There's so much I want to say to relate to what you just said because it resonates. I think me relating hard would be less interesting to people than maybe just stating the opposite. You're saying that you will not rehire talented people if they're difficult to work with. And I know that we kind of, that seems obvious as soon as I say it out loud, but can you, before we move on, maybe just from different angles, explain based on your experience, what being difficult to work with looks like so that maybe some of the folks listening to our conversation can self-diagnose perhaps.

33:30

You You bet. Would love to. Some of it is, let's go with like the classic creative prima donna archetype. You know what mean? There are some people who are undeniably talented, but they can't receive feedback. They can't imagine that you, the client, are stupid enough to not see their self-evident geniuses as as presented to you. Those kind of things, you know, looks great on TV, kind of works in Mad Men, but it doesn't really work in the real world. And especially when you've got now literally thousands of other people who do some version of what you do. That's what the market is nowadays. And the prima donnas don't get invited back twice. So some of it is that receiving feedback and again, I want to be told if you think my feedback is off base, but I also want to feel like you're hearing my feedback and I'm to do my best to say, is where this is coming from. This is the principle that this sits on or the business issue that this points to or that maybe... Just simply hitting deadlines is massive with me. A deadline is a promise and get a failure to hit that deadline is a broken promise. Quality control. Just minding the details of one's work, cross-checking that people's names are spelled correctly before that document crosses my desk. That's a massive one. I want people who are going to bring me ideas. So there's kind of that perfect middle. I'm not looking for a bag carrier. I'm not looking for somebody who just does what I tell them to do because that doesn't have a ton of value. Nor am I looking for somebody who's going to argue with everything I tell them to do.

> [INFORMATION SUPPLIED]:
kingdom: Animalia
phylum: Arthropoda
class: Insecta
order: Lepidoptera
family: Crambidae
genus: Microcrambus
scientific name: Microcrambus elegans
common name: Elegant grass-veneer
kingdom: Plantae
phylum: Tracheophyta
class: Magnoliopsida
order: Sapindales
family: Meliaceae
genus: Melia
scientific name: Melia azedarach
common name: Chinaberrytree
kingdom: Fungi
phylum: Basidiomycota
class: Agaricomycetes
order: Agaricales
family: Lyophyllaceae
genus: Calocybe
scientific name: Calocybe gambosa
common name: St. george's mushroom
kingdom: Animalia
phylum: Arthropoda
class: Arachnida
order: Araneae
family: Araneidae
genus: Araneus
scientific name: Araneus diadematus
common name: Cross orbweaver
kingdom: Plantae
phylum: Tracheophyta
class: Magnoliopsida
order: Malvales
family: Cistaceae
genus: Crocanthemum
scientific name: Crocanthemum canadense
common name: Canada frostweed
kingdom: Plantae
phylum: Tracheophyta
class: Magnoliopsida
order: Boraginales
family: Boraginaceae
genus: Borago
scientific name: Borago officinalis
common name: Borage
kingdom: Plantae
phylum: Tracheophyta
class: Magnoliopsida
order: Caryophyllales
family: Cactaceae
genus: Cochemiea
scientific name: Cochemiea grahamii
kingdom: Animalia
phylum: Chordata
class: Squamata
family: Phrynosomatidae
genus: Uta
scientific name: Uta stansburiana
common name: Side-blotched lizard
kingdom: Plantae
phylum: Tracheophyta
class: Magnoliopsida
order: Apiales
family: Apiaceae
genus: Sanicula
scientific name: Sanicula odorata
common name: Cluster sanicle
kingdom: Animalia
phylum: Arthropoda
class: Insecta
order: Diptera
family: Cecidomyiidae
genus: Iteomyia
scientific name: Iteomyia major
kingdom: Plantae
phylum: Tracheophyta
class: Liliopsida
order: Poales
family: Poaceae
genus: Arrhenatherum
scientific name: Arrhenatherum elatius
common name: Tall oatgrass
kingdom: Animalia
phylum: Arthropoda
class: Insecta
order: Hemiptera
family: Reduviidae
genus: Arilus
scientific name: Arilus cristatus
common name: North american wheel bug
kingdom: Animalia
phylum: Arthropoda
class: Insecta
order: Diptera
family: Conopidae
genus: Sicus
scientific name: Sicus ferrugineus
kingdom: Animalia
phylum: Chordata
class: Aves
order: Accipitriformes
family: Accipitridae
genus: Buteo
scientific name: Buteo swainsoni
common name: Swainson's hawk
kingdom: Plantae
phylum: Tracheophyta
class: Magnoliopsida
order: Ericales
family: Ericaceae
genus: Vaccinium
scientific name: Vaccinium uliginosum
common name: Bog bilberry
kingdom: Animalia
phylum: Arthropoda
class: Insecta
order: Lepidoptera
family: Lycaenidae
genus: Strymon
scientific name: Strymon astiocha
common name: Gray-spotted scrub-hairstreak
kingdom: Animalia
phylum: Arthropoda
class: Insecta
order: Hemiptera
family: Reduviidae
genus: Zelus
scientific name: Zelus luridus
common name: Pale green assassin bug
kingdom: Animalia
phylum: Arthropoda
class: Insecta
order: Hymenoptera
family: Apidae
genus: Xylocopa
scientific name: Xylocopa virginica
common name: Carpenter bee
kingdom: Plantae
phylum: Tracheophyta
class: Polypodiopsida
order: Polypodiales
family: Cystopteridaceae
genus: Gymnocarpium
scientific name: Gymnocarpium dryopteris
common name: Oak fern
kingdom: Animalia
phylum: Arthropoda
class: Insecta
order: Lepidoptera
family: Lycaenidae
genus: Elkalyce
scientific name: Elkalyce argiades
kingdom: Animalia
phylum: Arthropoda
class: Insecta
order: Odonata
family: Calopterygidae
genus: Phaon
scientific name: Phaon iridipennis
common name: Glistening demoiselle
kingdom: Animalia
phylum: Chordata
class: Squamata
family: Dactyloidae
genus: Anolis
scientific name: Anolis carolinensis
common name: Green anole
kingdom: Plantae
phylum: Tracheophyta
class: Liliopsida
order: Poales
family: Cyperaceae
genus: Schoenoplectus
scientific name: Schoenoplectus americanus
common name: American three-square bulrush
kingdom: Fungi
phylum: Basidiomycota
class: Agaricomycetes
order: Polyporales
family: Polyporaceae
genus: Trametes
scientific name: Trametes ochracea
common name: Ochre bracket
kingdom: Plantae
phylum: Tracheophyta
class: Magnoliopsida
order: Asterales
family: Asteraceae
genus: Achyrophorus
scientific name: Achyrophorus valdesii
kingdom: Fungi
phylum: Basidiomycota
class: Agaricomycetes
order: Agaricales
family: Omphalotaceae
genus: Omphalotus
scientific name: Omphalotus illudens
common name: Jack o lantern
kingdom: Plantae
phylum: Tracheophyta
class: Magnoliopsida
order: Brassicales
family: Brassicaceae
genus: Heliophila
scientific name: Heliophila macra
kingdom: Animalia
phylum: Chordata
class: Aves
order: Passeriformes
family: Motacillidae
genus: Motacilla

> [THINGS TO DO]:
(1) Could you rewrite the interview transcript beginning at "There's so much" and stopping after "can self-diagnose perhaps.", with "difficult to work with" changed to "hard to collaborate with"?
(2) Can you carry the interview transcript forward from its final sentence?

> [TASK ANSWERS]:
(1)
There's so much I want to say to relate to what you just said because it resonates. I think me relating hard would be less interesting to people than maybe just stating the opposite. You're saying that you will not rehire talented people if they're hard to collaborate with. And I know that we kind of, that seems obvious as soon as I say it out loud, but can you, before we move on, maybe just from different angles, explain based on your experience, what being hard to collaborate with looks like so that maybe some of the folks listening to our conversation can self-diagnose perhaps.

(2)
35:22

There's kind of a broad middle there for somebody who says, I hear what you're asking for. And also, let me add a layer to that based on my experience. Let me turn you 35 degrees on this, and maybe there's a different way to go. Or let me suggest, Matthew, that you're entirely off base.  And  I think there's a better way to make you happier to get done what needs doing. So it really is a combination of basic  lessons from mom when you're six years old, keep your promises type of stuff. And also show me the best of you. That's what I'm paying for. And that's what makes you rehirable and referable. That's what will make me tell my friends to hire you. You're not just going to get solid design, solid copywriting. You're going to get a point of view. You're going to get somebody who challenges you respectfully, but with the objective in mind. And of course, you're to get somebody who gets the job done on time and on budget. So I don't look bad to whoever I'm accountable to on my side of the desk. So it's a combination of a lot of things, big and little. But again, I'd underscore that we all have examples of those roles being violated in our own lives. We've all tried to find a good landscaper, tried to find a good financial advisor or accountant. And when those things go badly, do your damnedest to do the opposite of what you just had to endure. And when you start the relationship, you know, a quick callback, some enthusiasm for the business, some good questions, that sets a tone. And if you show up every time with the best of yourself, repeat business is going to take care of itself.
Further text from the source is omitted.